Will came back from America in March (after 3 years absence) & has only now just got work with an American firm in London — Macartney & McElroy — who are doing chiefly doing traction work. Violet is in London as head-mistress of a Kinder-garten belonging to the Fröbel Institute, & likes it much, but she too wants some day to get into the country & bring children up with a love and knowledge of Nature, — so if I find a really nice place she will perhaps join us.

When you have time to write again a few lines, I should be [5] glad to know if that wonderful invention of "seeing at a distance" (discovered by ( a Hungarian or Pole I think) that there was so much about in the papers a year ago, is yet at the Exhibition. The same man invented an electro-photographic mode of pattern-weaving, by means of which it was stated your portrait would be taken & that portrait woven on to your pocket-handkerchief "while you wait". If there is any good popular account of either of these inventions to be had I should like to have a copy.

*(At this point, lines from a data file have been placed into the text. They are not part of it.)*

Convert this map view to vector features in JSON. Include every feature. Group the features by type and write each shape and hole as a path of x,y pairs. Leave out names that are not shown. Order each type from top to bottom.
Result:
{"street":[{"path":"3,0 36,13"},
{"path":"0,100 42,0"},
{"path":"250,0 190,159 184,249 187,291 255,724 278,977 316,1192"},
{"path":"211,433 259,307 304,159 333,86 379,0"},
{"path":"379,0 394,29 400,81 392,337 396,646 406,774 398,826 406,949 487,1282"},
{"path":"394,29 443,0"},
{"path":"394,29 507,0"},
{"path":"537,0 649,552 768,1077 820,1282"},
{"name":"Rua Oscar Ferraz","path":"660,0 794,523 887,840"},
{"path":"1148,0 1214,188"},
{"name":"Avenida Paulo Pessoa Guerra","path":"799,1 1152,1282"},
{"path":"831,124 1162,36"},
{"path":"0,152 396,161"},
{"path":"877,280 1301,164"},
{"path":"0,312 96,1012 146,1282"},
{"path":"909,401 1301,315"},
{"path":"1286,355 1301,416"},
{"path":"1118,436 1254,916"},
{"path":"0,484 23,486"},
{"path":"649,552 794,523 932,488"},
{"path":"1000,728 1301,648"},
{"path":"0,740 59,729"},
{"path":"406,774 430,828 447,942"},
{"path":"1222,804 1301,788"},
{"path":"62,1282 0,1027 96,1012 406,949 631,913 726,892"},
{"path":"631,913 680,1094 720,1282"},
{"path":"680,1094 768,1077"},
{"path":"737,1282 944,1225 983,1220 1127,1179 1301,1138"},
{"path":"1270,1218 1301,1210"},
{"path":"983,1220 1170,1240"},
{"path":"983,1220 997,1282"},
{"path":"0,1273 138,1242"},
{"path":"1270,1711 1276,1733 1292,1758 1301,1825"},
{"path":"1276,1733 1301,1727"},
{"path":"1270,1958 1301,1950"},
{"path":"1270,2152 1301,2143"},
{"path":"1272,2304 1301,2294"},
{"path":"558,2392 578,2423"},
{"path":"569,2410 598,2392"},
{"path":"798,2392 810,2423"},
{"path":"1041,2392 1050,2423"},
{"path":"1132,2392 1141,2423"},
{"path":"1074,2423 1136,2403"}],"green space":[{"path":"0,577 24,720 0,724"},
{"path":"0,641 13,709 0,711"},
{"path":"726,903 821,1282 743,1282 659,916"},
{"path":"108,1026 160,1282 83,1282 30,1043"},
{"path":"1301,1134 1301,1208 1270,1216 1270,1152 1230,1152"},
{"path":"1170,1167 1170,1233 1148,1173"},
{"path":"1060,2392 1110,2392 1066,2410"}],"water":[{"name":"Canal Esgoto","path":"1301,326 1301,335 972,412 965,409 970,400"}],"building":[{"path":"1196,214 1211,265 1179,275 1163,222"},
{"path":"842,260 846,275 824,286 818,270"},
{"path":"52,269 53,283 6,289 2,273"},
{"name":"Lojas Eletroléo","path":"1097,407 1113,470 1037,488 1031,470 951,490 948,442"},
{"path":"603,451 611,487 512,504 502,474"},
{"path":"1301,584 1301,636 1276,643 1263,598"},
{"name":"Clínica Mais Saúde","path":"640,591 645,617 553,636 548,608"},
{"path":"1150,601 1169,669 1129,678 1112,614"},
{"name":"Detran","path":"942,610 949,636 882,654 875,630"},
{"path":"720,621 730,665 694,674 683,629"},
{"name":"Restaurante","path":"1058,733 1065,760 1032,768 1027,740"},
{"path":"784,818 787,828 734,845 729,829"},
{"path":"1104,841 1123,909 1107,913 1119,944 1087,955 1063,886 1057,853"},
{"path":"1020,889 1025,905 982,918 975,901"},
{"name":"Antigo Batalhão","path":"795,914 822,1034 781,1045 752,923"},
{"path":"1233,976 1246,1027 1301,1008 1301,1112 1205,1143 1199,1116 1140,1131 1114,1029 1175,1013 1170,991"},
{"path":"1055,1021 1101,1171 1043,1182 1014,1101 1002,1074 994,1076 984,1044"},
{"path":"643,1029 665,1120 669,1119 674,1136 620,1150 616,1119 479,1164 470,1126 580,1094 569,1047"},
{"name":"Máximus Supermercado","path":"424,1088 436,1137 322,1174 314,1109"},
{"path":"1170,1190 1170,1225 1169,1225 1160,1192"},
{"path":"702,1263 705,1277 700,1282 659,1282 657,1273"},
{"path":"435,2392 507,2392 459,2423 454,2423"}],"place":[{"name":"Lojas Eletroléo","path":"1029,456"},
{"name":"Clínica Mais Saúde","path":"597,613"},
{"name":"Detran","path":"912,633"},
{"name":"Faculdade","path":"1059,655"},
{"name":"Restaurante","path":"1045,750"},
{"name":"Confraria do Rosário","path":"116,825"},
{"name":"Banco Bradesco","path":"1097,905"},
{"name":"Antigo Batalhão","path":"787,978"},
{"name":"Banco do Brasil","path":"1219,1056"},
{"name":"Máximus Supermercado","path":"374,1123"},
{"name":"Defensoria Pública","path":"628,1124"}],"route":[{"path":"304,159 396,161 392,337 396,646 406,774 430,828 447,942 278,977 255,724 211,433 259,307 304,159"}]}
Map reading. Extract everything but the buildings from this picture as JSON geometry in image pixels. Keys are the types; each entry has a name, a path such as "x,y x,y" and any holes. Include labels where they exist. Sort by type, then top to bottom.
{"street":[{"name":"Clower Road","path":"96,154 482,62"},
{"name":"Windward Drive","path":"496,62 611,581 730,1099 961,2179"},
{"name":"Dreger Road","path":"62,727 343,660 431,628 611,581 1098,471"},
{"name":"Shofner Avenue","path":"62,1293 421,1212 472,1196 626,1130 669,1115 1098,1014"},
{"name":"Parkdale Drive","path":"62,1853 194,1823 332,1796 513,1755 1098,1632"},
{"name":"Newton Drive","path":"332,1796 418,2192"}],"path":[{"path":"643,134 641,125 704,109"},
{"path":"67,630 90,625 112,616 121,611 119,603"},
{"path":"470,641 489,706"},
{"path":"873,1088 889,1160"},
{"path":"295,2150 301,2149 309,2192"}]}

Also is the big-telescope in [6] working order yet? There was an article on it in one of the illustrated magazines, but as it was evidently written by a man who did not understand the elementary principles of the telescope-construction, it was quite worthless & unintelligible.

From the accounts I have seen as yet the whole Exhibition seems dominated by sensational shows rather than by instructive expositions of the advances in science &c.

With very kindest wishes

Believe me| Yours very truly| Alfred R. Wallace [signature]

This is actually the verso of the first sheet of the letter.